The aim of this study was to enhance the proliferation efficiency of spermatogonial stem cells (SSCs). In order to improve the proliferation efficiency, we investigated new factors that promote the proliferation of SSCs using in vitro culture method with natural plant extracts. Germ cell populations containing SSCs were collected 6- to 8-days-old from C57BL/6-TG-EGFP (C57GFP) mice and SSCs were isolated from the collected cells via magnetic-activated cell sorting (MACS).
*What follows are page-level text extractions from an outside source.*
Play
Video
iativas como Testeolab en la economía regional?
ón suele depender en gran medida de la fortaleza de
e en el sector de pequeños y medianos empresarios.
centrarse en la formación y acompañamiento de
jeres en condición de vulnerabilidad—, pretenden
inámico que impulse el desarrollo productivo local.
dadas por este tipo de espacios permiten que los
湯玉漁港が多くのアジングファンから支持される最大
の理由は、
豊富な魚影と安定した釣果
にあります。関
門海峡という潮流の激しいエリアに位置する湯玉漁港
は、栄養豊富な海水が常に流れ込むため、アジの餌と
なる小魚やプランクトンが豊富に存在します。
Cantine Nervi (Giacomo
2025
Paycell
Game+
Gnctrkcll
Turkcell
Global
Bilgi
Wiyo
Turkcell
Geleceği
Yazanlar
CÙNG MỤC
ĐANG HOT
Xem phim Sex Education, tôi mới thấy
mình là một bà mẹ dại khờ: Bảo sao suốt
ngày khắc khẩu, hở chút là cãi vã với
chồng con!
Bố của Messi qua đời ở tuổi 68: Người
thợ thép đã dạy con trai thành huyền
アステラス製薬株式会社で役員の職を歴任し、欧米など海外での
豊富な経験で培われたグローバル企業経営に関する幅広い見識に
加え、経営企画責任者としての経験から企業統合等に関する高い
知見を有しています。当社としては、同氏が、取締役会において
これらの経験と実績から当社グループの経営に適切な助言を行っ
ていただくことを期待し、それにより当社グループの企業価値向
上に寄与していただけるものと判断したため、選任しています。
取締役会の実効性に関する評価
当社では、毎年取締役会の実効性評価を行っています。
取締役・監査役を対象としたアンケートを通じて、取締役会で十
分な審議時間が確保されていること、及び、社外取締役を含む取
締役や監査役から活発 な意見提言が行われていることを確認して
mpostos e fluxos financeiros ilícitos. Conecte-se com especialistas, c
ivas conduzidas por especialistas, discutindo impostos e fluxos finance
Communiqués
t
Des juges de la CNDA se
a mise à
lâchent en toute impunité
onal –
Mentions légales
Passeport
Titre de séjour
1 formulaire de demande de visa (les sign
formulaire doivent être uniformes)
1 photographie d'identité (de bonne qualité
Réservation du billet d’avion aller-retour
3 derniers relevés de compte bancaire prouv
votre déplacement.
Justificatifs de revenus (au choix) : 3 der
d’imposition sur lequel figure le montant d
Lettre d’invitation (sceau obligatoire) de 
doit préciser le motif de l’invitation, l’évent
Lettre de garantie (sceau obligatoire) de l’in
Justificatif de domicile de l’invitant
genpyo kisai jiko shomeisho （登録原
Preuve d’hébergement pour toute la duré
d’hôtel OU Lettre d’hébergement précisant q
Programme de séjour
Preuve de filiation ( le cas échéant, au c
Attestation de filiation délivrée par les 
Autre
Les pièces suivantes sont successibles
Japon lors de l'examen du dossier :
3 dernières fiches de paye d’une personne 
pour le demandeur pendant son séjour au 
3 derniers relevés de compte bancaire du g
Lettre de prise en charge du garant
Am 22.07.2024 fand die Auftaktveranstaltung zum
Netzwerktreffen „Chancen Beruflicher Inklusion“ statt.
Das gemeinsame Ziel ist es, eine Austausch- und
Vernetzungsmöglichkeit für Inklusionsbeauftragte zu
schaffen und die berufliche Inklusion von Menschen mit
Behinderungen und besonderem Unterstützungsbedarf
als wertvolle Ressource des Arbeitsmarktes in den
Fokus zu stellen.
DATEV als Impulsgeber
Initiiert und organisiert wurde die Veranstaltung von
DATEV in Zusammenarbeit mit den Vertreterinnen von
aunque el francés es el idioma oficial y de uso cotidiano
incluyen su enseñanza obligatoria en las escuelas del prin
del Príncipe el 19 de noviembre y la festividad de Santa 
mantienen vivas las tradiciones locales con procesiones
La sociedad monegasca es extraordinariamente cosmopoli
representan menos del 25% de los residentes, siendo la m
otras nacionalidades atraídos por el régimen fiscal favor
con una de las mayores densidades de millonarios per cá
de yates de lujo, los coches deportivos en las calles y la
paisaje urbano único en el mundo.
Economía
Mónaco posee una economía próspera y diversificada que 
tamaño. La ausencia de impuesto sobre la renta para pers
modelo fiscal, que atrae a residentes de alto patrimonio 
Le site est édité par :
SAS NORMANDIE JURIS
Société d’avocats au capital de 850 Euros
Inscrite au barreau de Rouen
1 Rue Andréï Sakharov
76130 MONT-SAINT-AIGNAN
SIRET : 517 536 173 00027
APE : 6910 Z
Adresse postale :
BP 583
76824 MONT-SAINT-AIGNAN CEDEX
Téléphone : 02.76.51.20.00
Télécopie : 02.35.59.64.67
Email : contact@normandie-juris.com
Since then, SSCs were cultured for a week with culture medium containing natural plant extracts at concentration of 0.1, 1, and 10 μg/mL. After a week of culture, we looked for an increase, especially a dose-dependent increase, in the number of cells compared to that of the control group. A dose-dependent increase, in the number of cells was observed in the Petasides japonicus-treated groups. Furthermore, we carried out repeated experiment that is process consisting of selection and additional segmentation to explore new factors for activating SSCs at the molecular level. As a results, Petasides japonicus butanol fraction significantly increased the proliferation rate of SSCs in a dose-dependent manner among Petasides japonicus fraction samples. We identified normal expression level of PLZF in SSCs cultured with plant extracts using immunocytochemistry method. Furthermore, we also carried out qRT-PCR and identified normal expression level of Lhx1 and GFRα1. The finding of this study could contribute to improvement of proliferation and activation for SSCs, using culture method with natural plant extracts.